Increasing the speed on Southbend 10-16” Models. Late 1930s-late 1940s.


These lathes were designed to run on plain bearings for 8-16 hours a day, with daily oilings. My 10R from 1939 has two countershaft speeds of 300 and 579 from a 2 groove pulley on its 1725 RPM motor. Speed changes via  V belt from the  2” and  3.375”  pulley with a slightly smaller corresponding  groove in large countershaft pulley. This was an option I believe. Bit of a pain as you have to reduce belt tension adjuster to move v belt. 

For the standard 2” pulley the Countershaft runs at 300 RPM and the 3 spindle speeds are 700, 434 and 277 PRM. (Back gear drive neglected ). Shifting V belt  to the larger drive pulley,  the spindle goes to 1357, 837 and 535 RPM. Southbend HTRAL has warnings about bearing adjustments and lubrication at this speed, so this is clearly a maximum.

It is  easy to increase the size of the motor drive pulley in order to create a countershaft speed that will yield a top spindle RPM of 1000, but at less than the 579 countershaft speed that is the maximum for this series of lathes. WARNING. I have no operational measurements for bearing temperatures at anything above 700 which will tell you if you are pushing your lathe too far, and if you do this, I would recommend taking your bearing temperatures before and after. Bearings heat up over time, 20-30 minutes before my lathe flattened  out at a 30 deg rise at a spindle of 700 rpm.They will get hotter at 1000 RPM! . How hot is “too hot” is not clear. The decision for you is how many hours you will run at this speed and how good are your bearings and oil passages.

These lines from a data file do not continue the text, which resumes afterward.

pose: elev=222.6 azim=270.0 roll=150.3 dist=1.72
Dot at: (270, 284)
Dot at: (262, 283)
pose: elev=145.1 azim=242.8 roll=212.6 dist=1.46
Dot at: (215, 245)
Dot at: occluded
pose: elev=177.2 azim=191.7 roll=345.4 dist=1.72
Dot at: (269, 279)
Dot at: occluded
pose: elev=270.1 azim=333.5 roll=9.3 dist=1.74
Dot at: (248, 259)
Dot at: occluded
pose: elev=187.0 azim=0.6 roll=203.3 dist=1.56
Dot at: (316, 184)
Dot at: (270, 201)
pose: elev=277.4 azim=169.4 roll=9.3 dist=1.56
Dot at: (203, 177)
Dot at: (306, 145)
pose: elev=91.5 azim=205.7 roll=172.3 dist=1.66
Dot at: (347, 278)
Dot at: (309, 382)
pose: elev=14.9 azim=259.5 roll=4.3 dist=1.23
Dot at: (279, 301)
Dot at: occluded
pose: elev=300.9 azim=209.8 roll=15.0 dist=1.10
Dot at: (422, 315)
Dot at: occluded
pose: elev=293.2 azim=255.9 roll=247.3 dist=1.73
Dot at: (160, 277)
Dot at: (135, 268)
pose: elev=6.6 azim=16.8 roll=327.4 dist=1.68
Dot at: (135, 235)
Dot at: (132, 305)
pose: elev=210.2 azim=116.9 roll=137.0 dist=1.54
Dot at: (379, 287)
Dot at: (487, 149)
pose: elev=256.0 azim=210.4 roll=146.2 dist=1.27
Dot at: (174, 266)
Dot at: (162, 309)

Doing some  math, you can get your countershaft pulley to 429 RPM, and then your 3 spindle speeds will be 999,  643, 395 RPM by increasing the motor pulley from 2” to 2.75”. I would be careful using backgears with this countershaft speed and not for long periods if you do. Use your ears and make sure backgears are well lubricated, with teflon grease on the shaft and heavy gear oil on the bull gear.  Use only cast iron pulleys, not die cast, and can order any size  from McMaster Carr. You will likely need a gear puller and the set screw may be tough to remove. You may want to make sure you can remove your pulley before ordering new. You will likely have enough belt adjustment range to use the same belt but you can order a size longer from McMaster. Without the 2 groove pulley, this is a semi-permanent change and its use depends upon what speeds you normally run. All the VFD users will come out now and point out how it’s easier and better to go that route but my simple phase converter only goes from 60Hz down and my motor is pre-1992 which makes its use with a VFD problematic. This only costs $30.